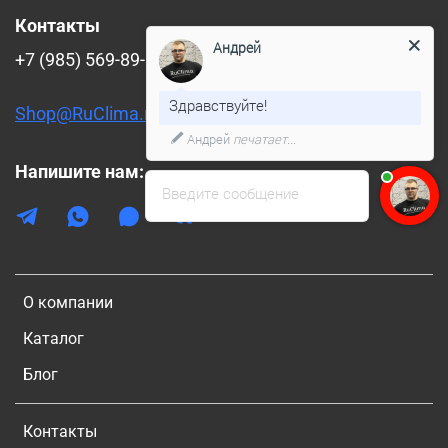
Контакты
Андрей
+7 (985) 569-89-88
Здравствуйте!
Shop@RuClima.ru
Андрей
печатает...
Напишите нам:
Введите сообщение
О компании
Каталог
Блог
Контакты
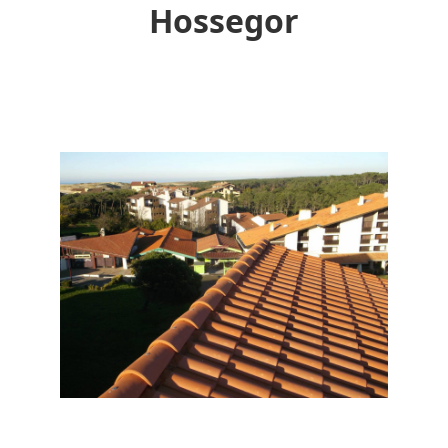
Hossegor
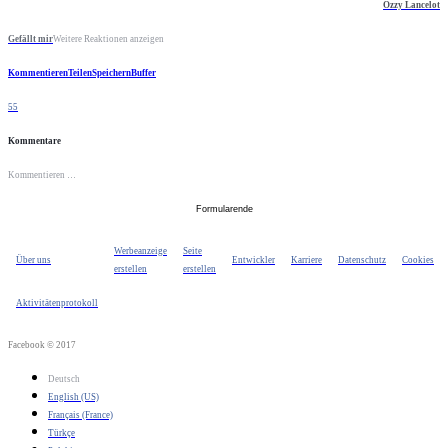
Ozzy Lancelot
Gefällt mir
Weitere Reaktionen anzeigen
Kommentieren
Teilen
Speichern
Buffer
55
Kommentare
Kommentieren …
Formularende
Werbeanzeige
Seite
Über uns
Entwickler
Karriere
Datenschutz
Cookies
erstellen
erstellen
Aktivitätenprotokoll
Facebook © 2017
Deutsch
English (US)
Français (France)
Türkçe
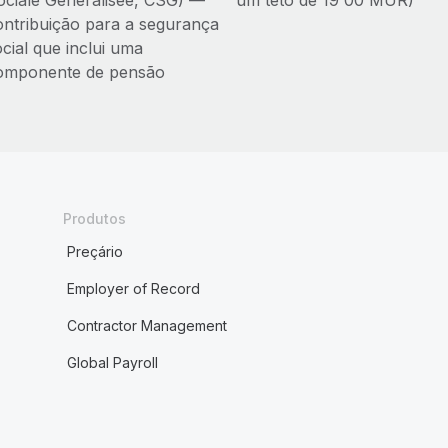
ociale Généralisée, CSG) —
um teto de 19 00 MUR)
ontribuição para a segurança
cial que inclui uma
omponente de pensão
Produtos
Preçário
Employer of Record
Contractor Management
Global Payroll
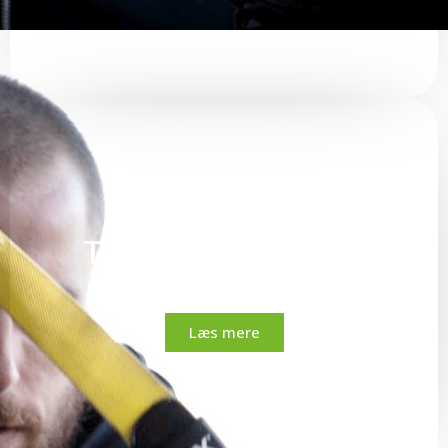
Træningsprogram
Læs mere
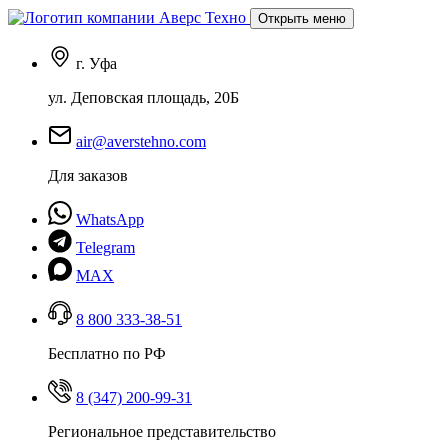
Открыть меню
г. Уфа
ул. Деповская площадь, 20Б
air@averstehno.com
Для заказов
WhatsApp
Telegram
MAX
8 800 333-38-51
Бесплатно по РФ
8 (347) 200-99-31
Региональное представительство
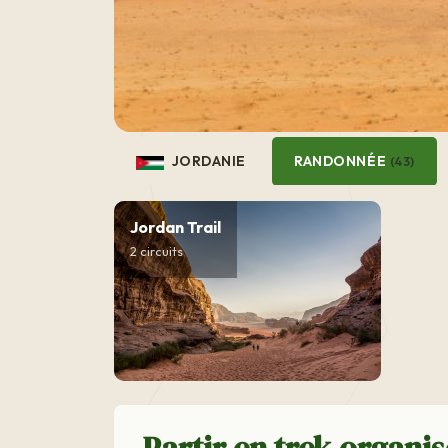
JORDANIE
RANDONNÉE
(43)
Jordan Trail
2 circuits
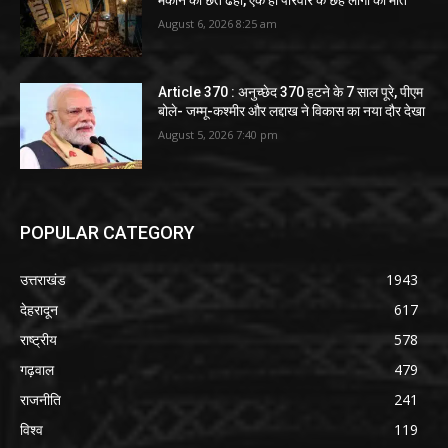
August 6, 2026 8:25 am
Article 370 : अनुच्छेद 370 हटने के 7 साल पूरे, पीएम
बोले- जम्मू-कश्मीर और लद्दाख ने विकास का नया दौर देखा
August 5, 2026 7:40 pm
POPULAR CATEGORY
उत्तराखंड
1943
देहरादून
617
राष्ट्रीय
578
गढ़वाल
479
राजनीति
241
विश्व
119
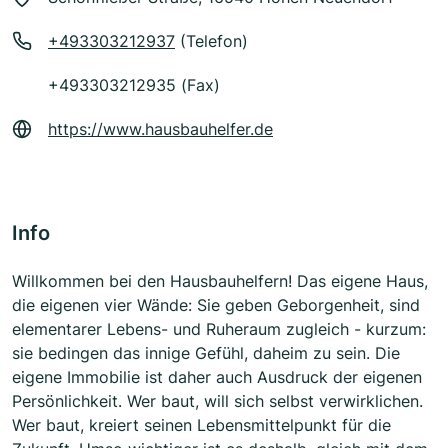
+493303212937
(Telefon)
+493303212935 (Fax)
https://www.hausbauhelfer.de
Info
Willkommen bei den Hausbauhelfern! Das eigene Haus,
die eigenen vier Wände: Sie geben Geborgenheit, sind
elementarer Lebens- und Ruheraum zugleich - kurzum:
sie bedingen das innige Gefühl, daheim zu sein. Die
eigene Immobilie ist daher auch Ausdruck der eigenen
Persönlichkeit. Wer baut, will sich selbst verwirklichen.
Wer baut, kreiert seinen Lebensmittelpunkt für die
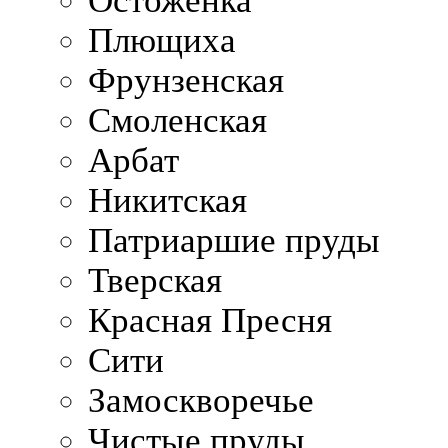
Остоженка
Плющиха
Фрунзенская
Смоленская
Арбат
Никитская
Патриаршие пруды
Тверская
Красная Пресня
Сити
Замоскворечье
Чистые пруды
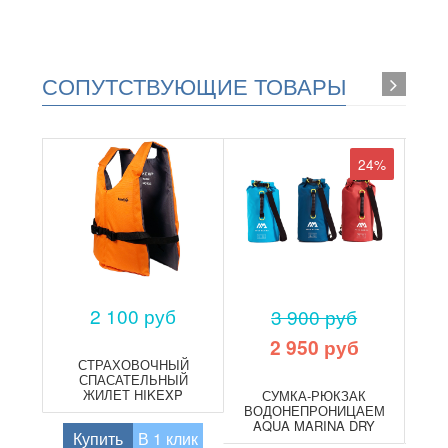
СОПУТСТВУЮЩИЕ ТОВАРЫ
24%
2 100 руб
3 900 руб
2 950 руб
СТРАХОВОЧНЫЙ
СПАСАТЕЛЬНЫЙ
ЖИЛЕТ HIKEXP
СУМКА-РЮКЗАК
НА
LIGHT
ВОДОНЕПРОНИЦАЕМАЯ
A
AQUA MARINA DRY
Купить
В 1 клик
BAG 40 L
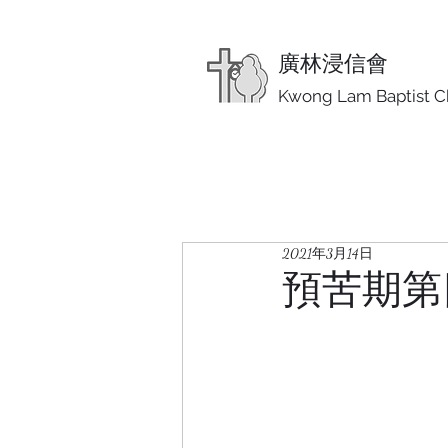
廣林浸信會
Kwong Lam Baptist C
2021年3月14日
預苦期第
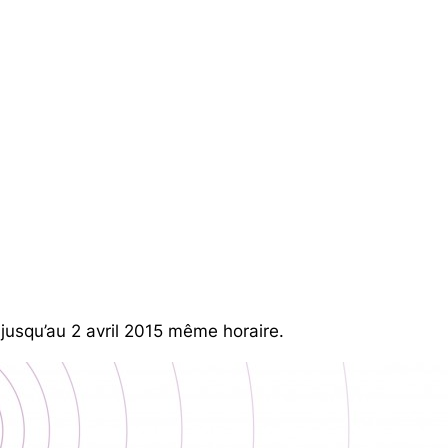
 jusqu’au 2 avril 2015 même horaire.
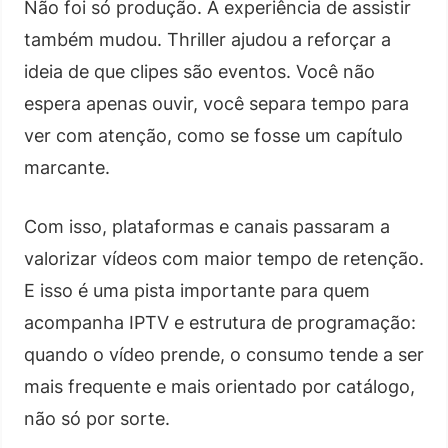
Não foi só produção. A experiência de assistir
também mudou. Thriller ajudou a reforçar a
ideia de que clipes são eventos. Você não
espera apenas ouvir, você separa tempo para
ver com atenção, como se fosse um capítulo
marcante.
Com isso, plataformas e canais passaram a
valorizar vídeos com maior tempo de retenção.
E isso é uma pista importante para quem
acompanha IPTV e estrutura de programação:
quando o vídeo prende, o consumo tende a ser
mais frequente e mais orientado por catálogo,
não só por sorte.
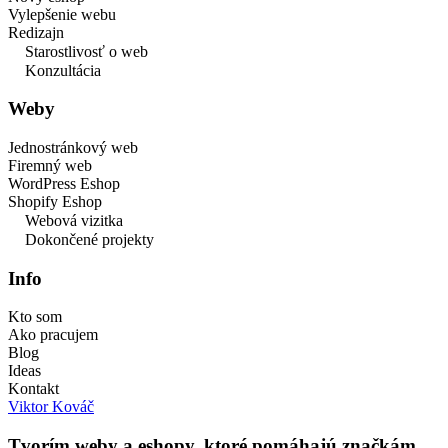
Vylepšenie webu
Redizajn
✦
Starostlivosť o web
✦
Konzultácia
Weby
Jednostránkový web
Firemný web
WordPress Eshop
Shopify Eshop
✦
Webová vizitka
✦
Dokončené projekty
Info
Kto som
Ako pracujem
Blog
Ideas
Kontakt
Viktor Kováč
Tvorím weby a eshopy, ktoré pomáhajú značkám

----

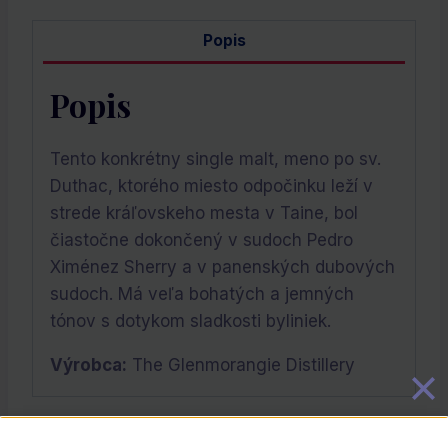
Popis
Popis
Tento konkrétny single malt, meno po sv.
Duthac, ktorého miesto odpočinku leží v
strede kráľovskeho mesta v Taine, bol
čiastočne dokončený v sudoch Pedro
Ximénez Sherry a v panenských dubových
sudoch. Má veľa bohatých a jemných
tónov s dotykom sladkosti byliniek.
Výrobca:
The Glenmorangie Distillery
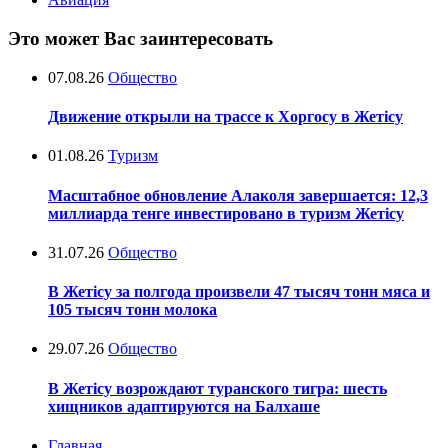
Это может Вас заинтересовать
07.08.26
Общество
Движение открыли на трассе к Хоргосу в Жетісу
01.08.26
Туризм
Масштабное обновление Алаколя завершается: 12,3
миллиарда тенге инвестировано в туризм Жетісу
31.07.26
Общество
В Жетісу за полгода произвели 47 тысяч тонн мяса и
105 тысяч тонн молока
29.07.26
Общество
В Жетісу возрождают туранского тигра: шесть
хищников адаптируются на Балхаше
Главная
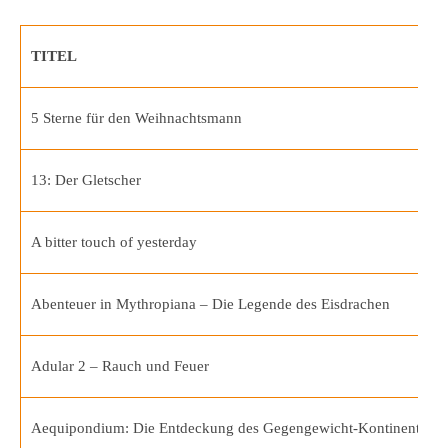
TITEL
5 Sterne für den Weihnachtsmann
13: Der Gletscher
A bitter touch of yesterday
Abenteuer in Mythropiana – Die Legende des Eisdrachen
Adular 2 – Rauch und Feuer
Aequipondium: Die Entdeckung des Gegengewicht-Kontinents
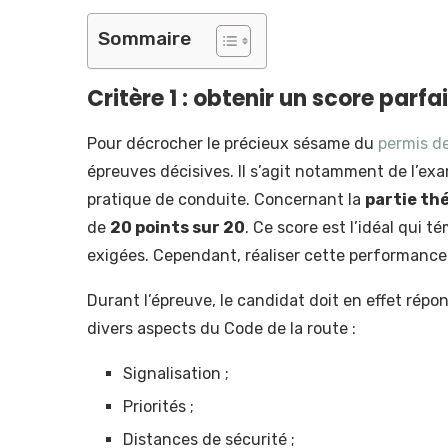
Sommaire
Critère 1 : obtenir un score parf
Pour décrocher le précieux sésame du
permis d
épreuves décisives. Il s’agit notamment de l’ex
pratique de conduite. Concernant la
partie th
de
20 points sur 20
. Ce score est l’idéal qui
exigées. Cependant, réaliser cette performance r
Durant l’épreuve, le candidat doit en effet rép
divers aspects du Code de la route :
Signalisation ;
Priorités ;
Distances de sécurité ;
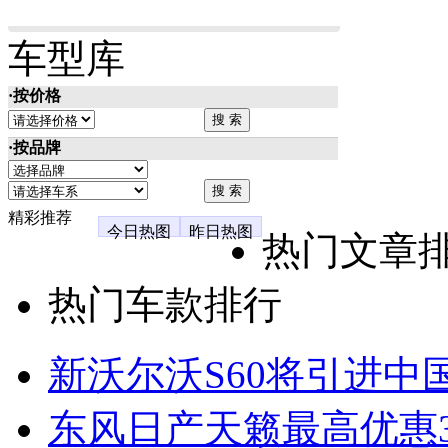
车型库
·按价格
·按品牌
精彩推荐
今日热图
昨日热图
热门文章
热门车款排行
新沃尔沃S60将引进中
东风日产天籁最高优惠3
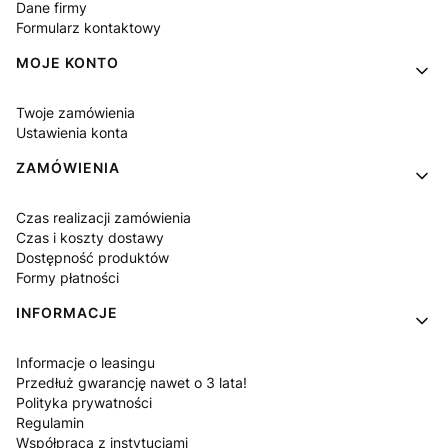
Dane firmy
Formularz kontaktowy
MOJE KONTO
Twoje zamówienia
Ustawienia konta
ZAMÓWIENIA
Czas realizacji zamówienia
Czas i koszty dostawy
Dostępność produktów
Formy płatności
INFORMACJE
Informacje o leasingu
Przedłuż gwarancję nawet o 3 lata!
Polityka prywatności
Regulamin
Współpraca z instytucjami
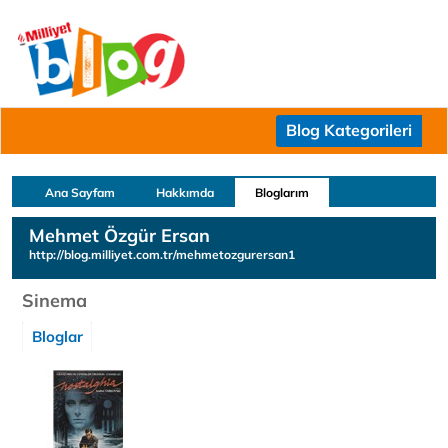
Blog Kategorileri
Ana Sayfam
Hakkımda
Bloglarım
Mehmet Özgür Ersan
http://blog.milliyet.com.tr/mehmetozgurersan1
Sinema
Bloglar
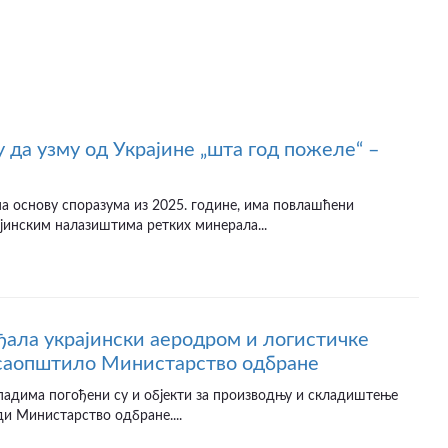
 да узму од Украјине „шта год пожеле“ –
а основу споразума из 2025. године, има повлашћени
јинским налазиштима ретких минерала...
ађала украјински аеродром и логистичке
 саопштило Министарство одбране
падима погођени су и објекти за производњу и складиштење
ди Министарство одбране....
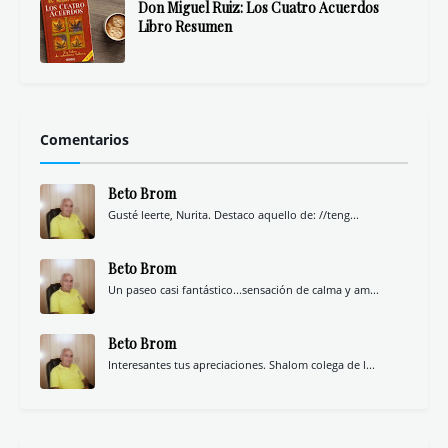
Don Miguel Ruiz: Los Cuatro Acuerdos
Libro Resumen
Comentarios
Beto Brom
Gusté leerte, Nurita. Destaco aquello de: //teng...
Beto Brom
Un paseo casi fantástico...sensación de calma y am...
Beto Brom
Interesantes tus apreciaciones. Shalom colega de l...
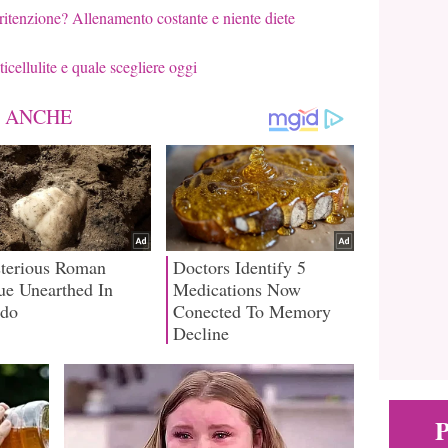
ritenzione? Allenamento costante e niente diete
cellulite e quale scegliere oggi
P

----

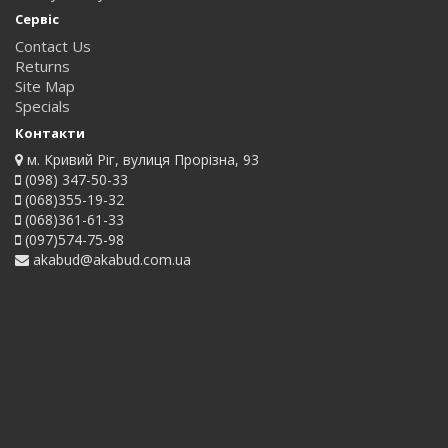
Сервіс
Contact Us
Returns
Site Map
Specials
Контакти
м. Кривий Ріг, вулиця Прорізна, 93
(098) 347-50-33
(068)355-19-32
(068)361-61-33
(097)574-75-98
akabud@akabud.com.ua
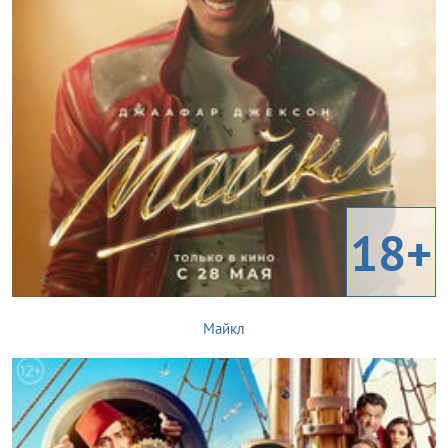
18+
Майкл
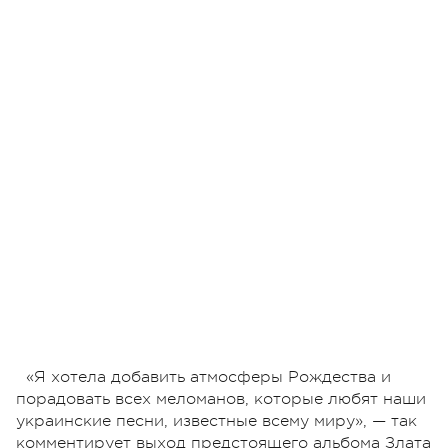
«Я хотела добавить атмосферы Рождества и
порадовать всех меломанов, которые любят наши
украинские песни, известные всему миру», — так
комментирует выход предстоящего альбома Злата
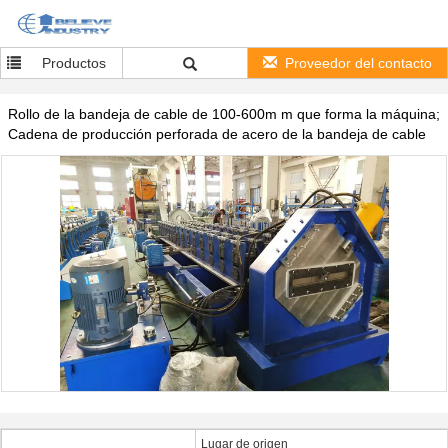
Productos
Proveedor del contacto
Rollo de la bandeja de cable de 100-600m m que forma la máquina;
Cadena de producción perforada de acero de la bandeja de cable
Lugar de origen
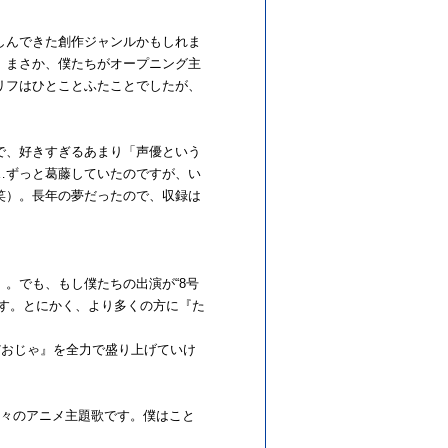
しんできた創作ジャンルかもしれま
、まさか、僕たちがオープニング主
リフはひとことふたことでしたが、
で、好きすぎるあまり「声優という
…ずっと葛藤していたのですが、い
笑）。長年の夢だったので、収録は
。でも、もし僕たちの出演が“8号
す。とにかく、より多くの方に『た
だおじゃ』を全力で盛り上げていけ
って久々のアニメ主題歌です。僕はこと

----

> [Work request]: Repeat the lines from the one containing "しんできた創作ジャンルかもしれま" through the one containing "って久々のアニメ主題歌です。僕はこと", including both, word for word.

> [Reply to the exercise]:
しんできた創作ジャンルかもしれま
、まさか、僕たちがオープニング主
リフはひとことふたことでしたが、
で、好きすぎるあまり「声優という
…ずっと葛藤していたのですが、い
笑）。長年の夢だったので、収録は
。でも、もし僕たちの出演が“8号
す。とにかく、より多くの方に『た
だおじゃ』を全力で盛り上げていけ
って久々のアニメ主題歌です。僕はこと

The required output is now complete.